I’ve had the chance to interview Durant a couple of times over the past few seasons. In this composite of those conversations, he gives credit to spiritual leaders such as his mother and his former teammate (and current Connecticut head coach) Kevin Ollie for leading him down the right path and talks about his desire to honor God in everything he does:
Chad Bonham: What did you take away from the 2012 NBA Finals? Did you appreciate the accomplishment of dethroning the San Antonio Spurs in the Western Conference Finals or were you mostly disappointed that you fell short against the Miami Heat?
Kevin Durant: You can’t take that stuff for granted. People play in this league for 15 years and never make it to the Finals. We did it with a bunch of young guys. It was a great experience for us. We really enjoyed going through that. It was really fun.
Bonham: How have you grown as a leader since coming so close to an NBA championship?
Durant: Experience is the best teacher. I’ve been through a lot—going to the Olympics, going to the Finals, having a lot of good games and having a lot of bad games. It’s a rollercoaster ride and I’m just happy I’m a part of it. If it was easy, then everybody could do it. I’ve learned so much about myself and about my game, and I just keep growing every single year. It’s fun that I get to live out my dream every single day. It’s a blessing. I can’t lose sight of that and I’ve just got to keep pushing.
Bonham: What is the foundation of your strong faith?
Durant: It comes from my family. I went to a Christian school. I was always intrigued simply about how we got here. Why do we do the things we do? Who made us like this? My mom always sat me down and talked to me and I have spiritual teachers that help me out. I’m not perfect at all by any means. I’ve got a long way to go to become closer to the Lord but hopefully I can continue to stay on the path. I might take a few steps forward and take a couple steps back and take some steps forward, but I want to get better.
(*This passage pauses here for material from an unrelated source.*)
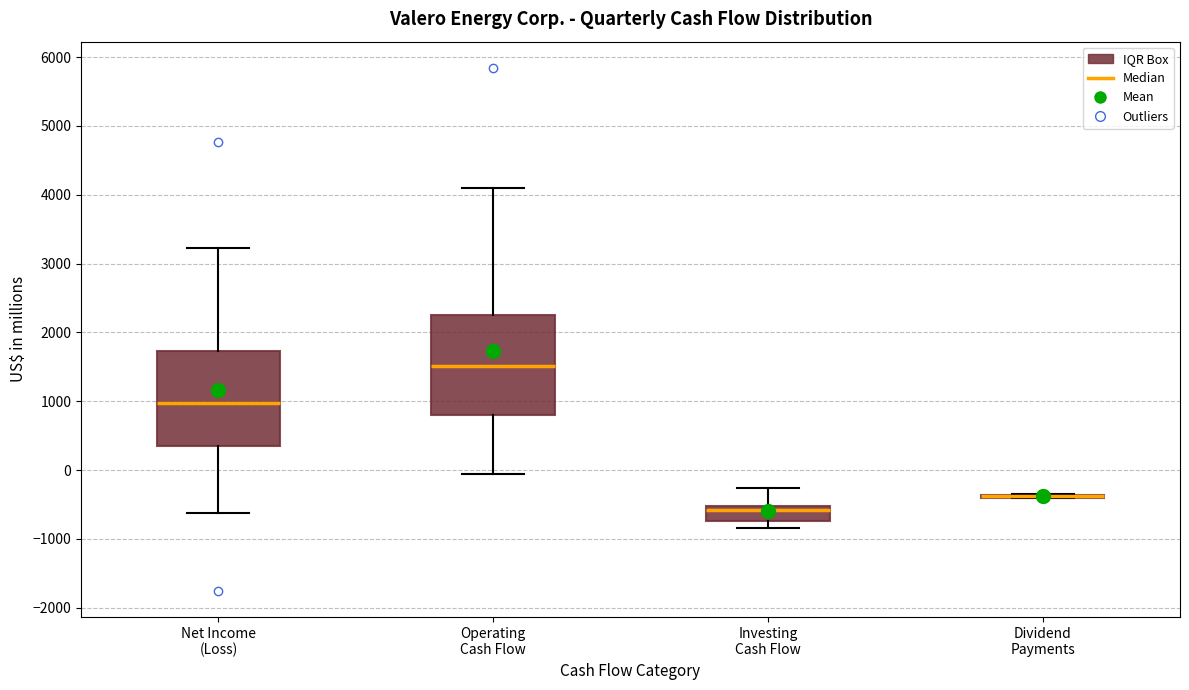

Where does the median line of the box for Operating Cash Flow sit on the y-axis? The values are not printed on the chart, so give them approximately, as read against the axis.

1500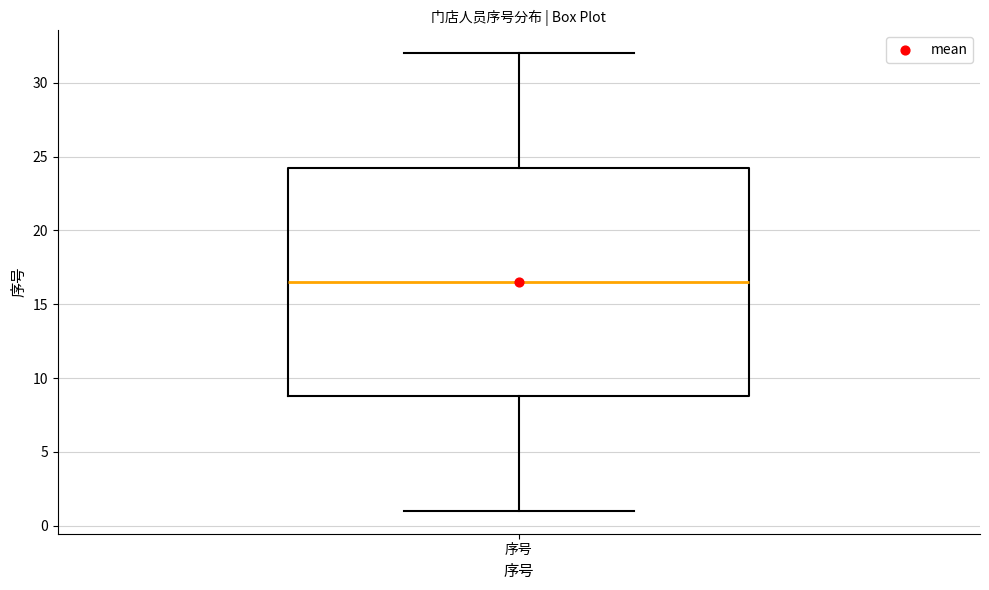

Transcribe this box plot: give where the median line is, the range the box spans, and where the two whiskers end, as read against the y-axis. The values are not printed on the chart, so give them approximately, as read against the axis.

median 16.5, box 9.0 to 24.5, whiskers 1.0 to 32.0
Bonham: Talk about how Kevin Ollie influenced you when he played in Oklahoma City.
Durant: He’s unbelievable. He got everybody going (to chapel) and wanting to learn more. I was just one of the guys who was trying to follow his lead. He was a big teacher in helping me do that and making me feel more comfortable in my faith around other people and being able to pray for other people and pray out loud and things like that; take those baby steps. I’ve been trying to do a better job.
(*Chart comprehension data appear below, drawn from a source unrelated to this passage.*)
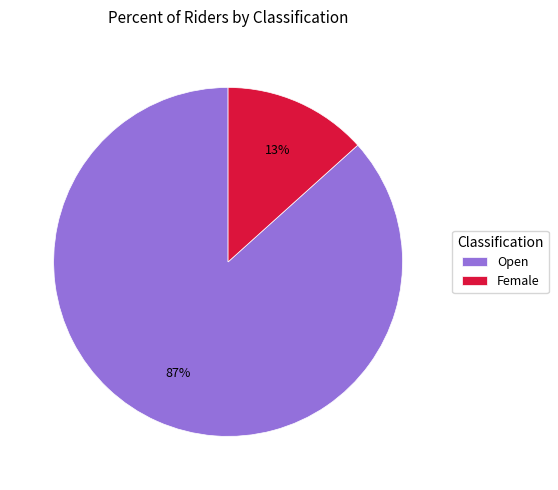

The Female slice represents 8% of the pie. True or false?

False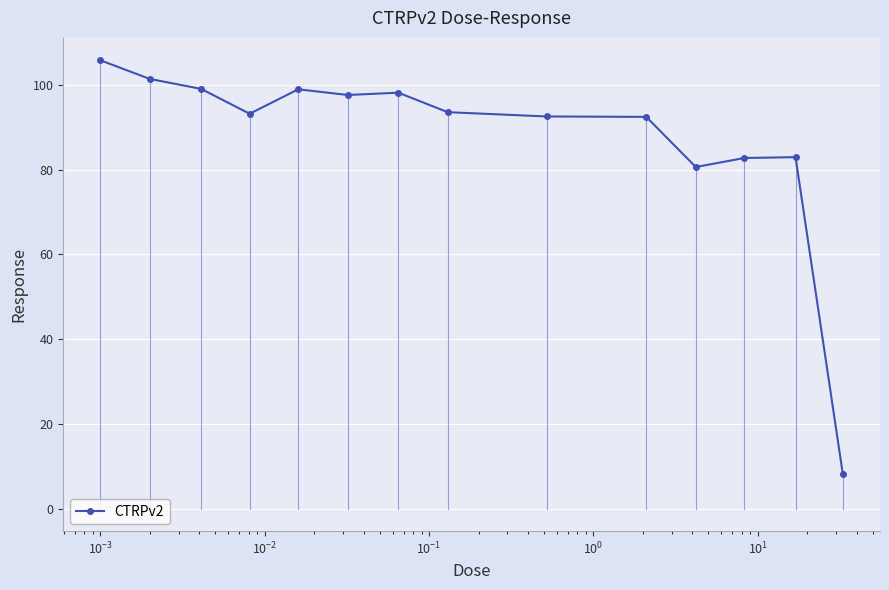

True or false: the data has more than 0 interior local peaks.

True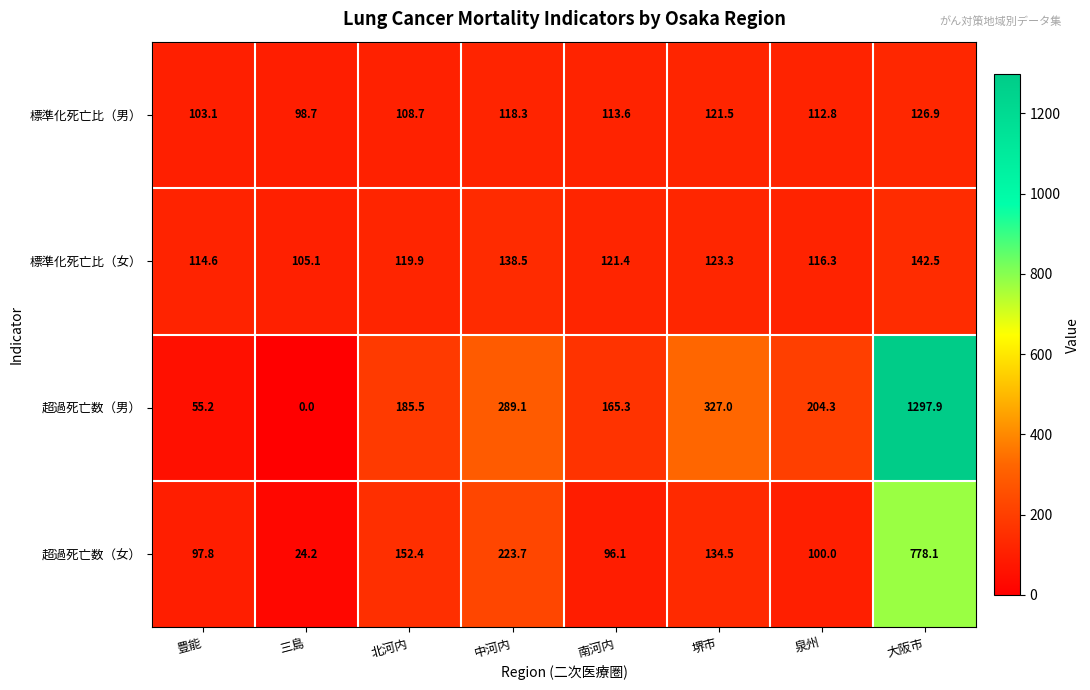

The value of 超過死亡数（女） at 南河内 is 22.4. True or false?

False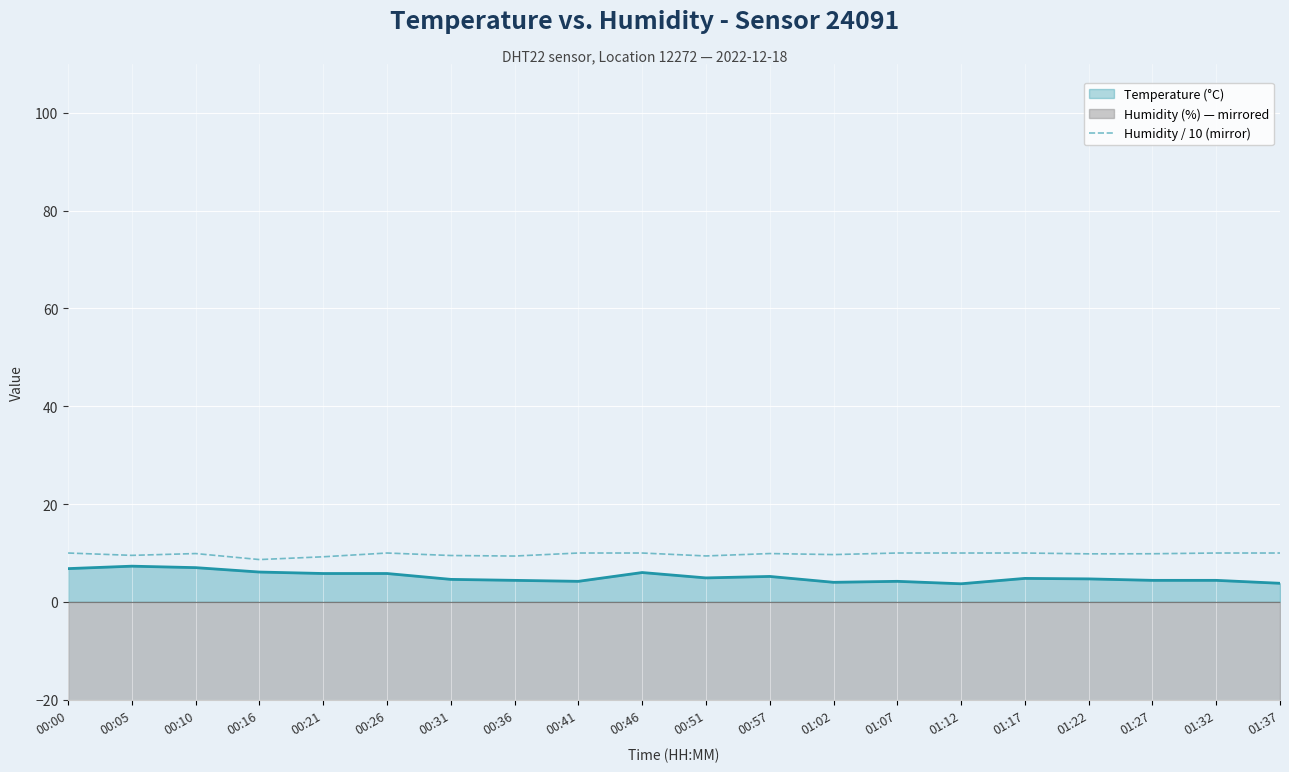

At which category does the chart reach its minimum across all series?

00:16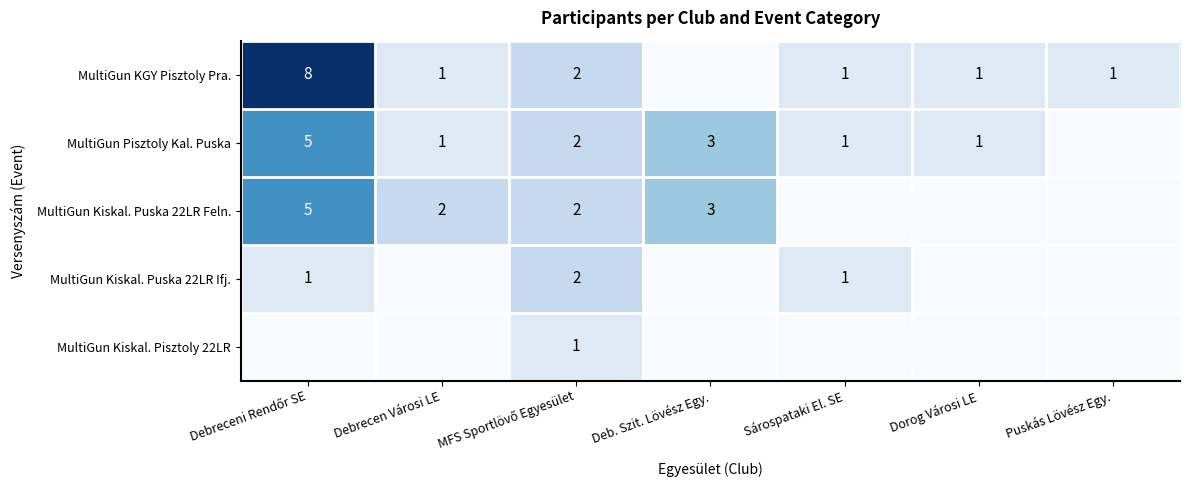

True or false: MultiGun Kiskal. Puska 22LR Ifj. has a value of 1 at Sárospataki El. SE.

True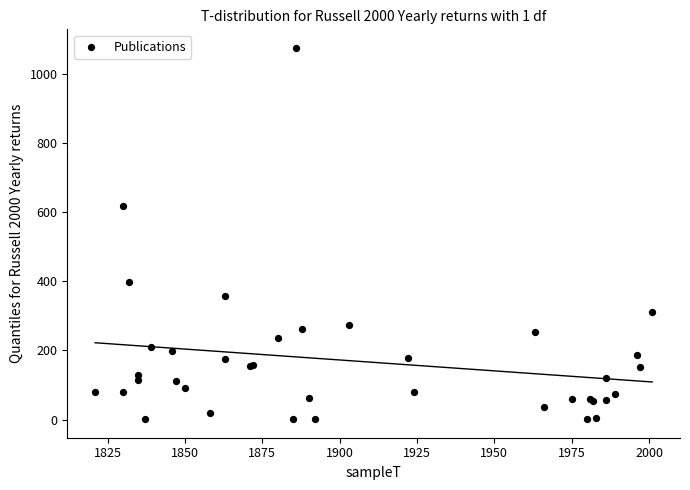

What Y value in the scatter plot is closest to 538?

617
Bonham: Are you encouraged to see a greater number of Christians—guys like Derek Fisher, John Salmons, Kyle Korver, Chris Paul, Stephen Curry, and Luke Ridnour—becoming more vocal about their faith?
Durant: It’s unbelievable to know. It’s good to see other people walk with the Lord too. We do so much in this league. A lot of people don’t know how they got these gifts and how they’re portraying them on the floor. It’s always good to let people know where all this stuff came from. To see other players in the league doing the same thing is a joy.
Bonham: People always talk about how down-to-earth you are. What’s your secret to staying humble in a world where it’s all too easy to get caught up in the hype of fortune and fame?
Durant: It’s tough man. I can’t lie. I can’t lie about that. But I always kind of pinch myself and say that any day this can be gone. In the Bible, (it says) the Lord exalts humility and that’s one thing I try to be all the time—when I’m talking in front of people or when people tell me I’m great, I (remind myself that I) can always be better. I always work on what I have now. I’ve just got to be thankful to the Lord for what the gifts He’s given me. My gift back to Him is to always be humble and to always try to work as hard as I can. I’ve got to continue to be that way. I know that if I try to get a big head, my mom is going to do a great job of bringing me back down to size. I have the best of both worlds with the coaches we have here and my parents and my family doing it back at home. I’m in pretty good hands.